A saint is someone who gives up his own life to serve others. He leaves behind a comfortable, secure life because of a specific calling from God that he chooses to accept, even if he knows it will catapult him into the Colosseum amphitheater of hardship, the circus where the roaring lions are waiting to devour him.
By Hanne Nabintu Herland:
The Garbage Saint President: Donald Trump, so successful and wealthy, could have lived the rest of his life comfortably at the national historic landmark in Florida, Mar-a-Lago, enjoying golf and famous friends in a welcoming environment, travelling the world on expensive yachts.
It would have been the epitaph of his successful life, with graceful Melania by his side.
Yet, while watching the American society deteriorate, watching the corporate elite increasingly gaining control over the political establishment, assembling wealth into their own hands at the expense of the regular American worker; watching the hatred grow against the United States and its endless wars internationally, multipolarism rising as a consequence of injustice and horrible political US leadership, Donald Trump must have come to the conclusion that he was willing to lose it all in an attempt to save America from its downward spiral of corruption and greed, writes Hanne Nabintu Herland, historian of religions, author, founder of The Herland Report.
The article first appeared at Herland’s regular WND column.

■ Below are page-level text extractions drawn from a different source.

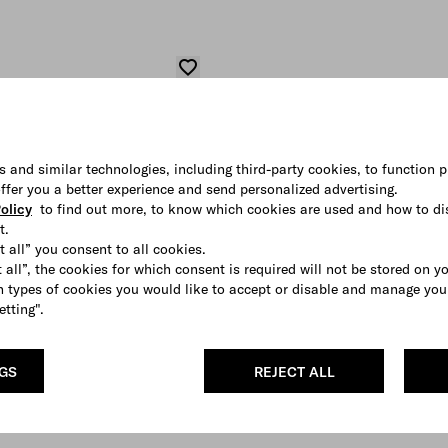
s and similar technologies, including third-party cookies, to function p
 offer you a better experience and send personalized advertising.
olicy
to find out more, to know which cookies are used and how to di
t.
t all” you consent to all cookies.
 all”, the cookies for which consent is required will not be stored on y
 types of cookies you would like to accept or disable and manage you
etting".
NGS
REJECT ALL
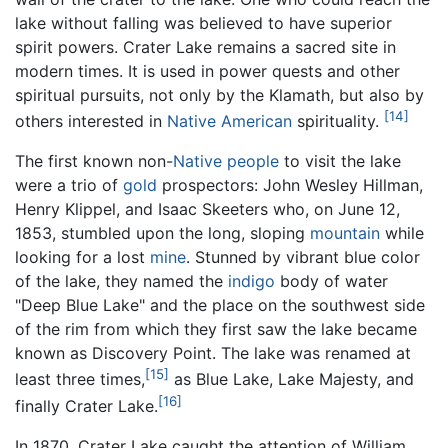
lake without falling was believed to have superior
spirit powers. Crater Lake remains a sacred site in
modern times. It is used in power quests and other
spiritual pursuits, not only by the Klamath, but also by
[14]
others interested in
Native American
spirituality.
The first known non-
Native people
to visit the lake
were a trio of
gold
prospectors: John Wesley Hillman,
Henry Klippel, and Isaac Skeeters who, on June 12,
1853, stumbled upon the long, sloping
mountain
while
looking for a lost
mine
. Stunned by vibrant blue color
of the lake, they named the
indigo
body of water
"Deep Blue Lake" and the place on the southwest side
of the rim from which they first saw the lake became
known as Discovery Point. The lake was renamed at
[15]
least three times,
as Blue Lake, Lake Majesty, and
[16]
finally Crater Lake.
In 1870, Crater Lake caught the attention of William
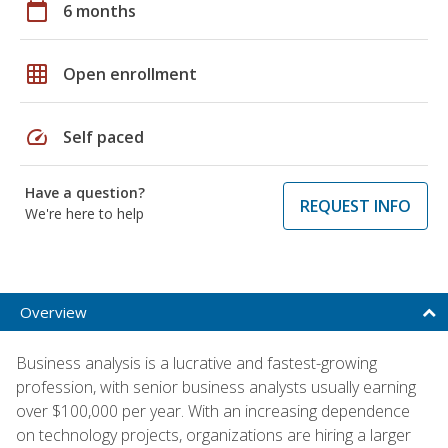
calendar_today
6 months
grid_on
Open enrollment
speed
Self paced
Have a question?
REQUEST INFO
We're here to help
Overview
Business analysis is a lucrative and fastest-growing
profession, with senior business analysts usually earning
over $100,000 per year. With an increasing dependence
on technology projects, organizations are hiring a larger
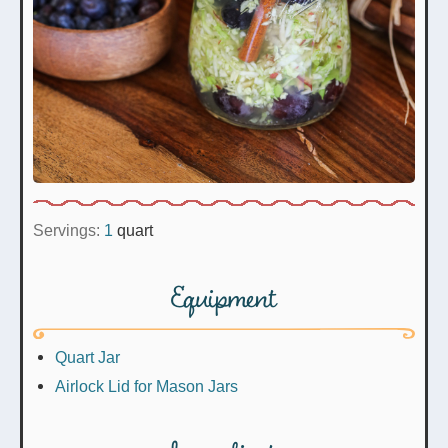
Servings:
1
quart
Equipment
Quart Jar
Airlock Lid for Mason Jars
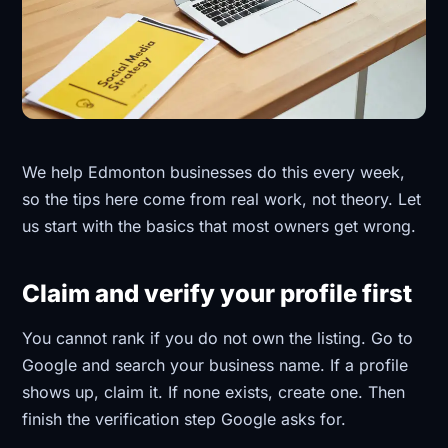
We help Edmonton businesses do this every week,
so the tips here come from real work, not theory. Let
us start with the basics that most owners get wrong.
Claim and verify your profile first
You cannot rank if you do not own the listing. Go to
Google and search your business name. If a profile
shows up, claim it. If none exists, create one. Then
finish the verification step Google asks for.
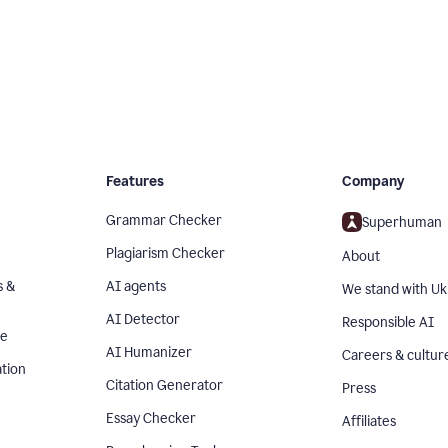
Features
Company
Grammar Checker
Superhuman
Plagiarism Checker
About
s &
AI agents
We stand with Uk
AI Detector
Responsible AI
se
AI Humanizer
Careers & cultur
tion
Citation Generator
Press
Essay Checker
Affiliates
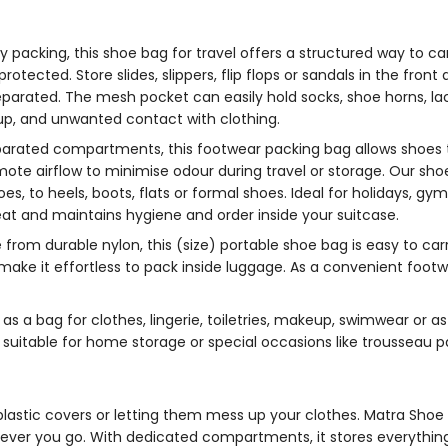
fy packing, this
shoe bag for travel
offers a structured way to ca
otected. Store slides, slippers, flip flops or sandals in the fron
separated. The mesh pocket can easily hold socks, shoe horns, l
d-up, and unwanted contact with clothing.
parated compartments, this
footwear packing bag
allows shoes 
te airflow to minimise odour during travel or storage. Our
sho
, to heels, boots, flats or formal shoes. Ideal for holidays, gym s
at and maintains hygiene and order inside your suitcase.
from durable nylon, this (size)
portable shoe bag
is easy to car
 make it effortless to pack inside luggage. As a convenient
footw
r
as a bag for clothes, lingerie, toiletries, makeup, swimwear or
o suitable for home storage or special occasions like trousseau 
lastic covers or letting them mess up your clothes. Matra
Shoe 
ever you go. With dedicated compartments, it stores everything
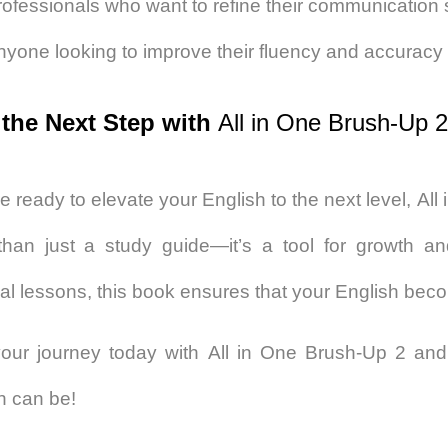
ofessionals who want to refine their communication s
nyone looking to improve their fluency and accuracy 
 the Next Step with
All in One Brush-Up 2
re ready to elevate your English to the next level,
All
han just a study guide—it’s a tool for growth a
cal lessons, this book ensures that your English bec
your journey today with
All in One Brush-Up 2
and 
h can be!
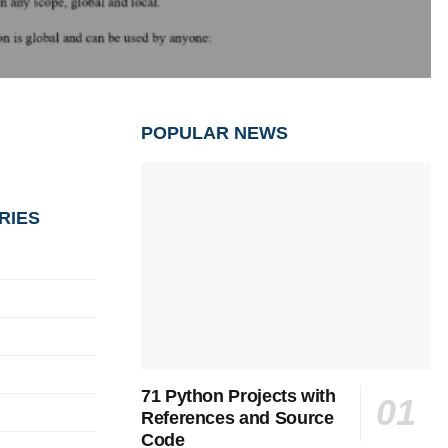
POPULAR NEWS
RIES
71 Python Projects with
References and Source
Code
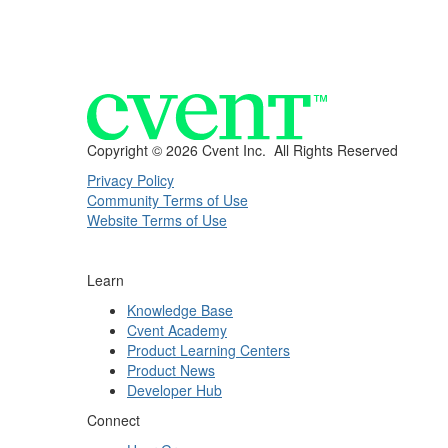
Copyright ©
2026 Cvent Inc. All Rights Reserved
Privacy Policy
Community Terms of Use
Website Terms of Use
Learn
Knowledge Base
Cvent Academy
Product Learning Centers
Product News
Developer Hub
Connect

WND is America’s largest Conservative network with columnists such as Larry Elder, Ann Coulter, John Whitehead, Joseph Farah, Ben Shapiro, Dinesh d’Souza, Pat Buchanan, Dennis Prager, David Kupelian, Jesse Lee Peterson and most of the famous Conservatives in the United States.
The Garbage Saint President: The history of saints is about the people we should admire, with qualities we should copy, since they demonstrate selflessness, strength and obedience in taking up their cross in order to walk into the arena of wild beasts. With an exceptional degree of closeness to God, their desire is to alleviate pain, help the suffering, mend the broken.
Yet, the saints in history were marked by imperfection. Some were former warlords and army generals, others were thieves or harlots, but they made their mark by giving it all up in order to attain holiness.
They were willing to endure persecution, being lied about, scorned and belittled. Many of them were killed, publicly flogged, their properties expropriated by evil emperors or, as in the Soviet Union, by the communist elite that tolerated no freedom of speech or opinions that differed from the atheist state narrative that permeated the propaganda media structures.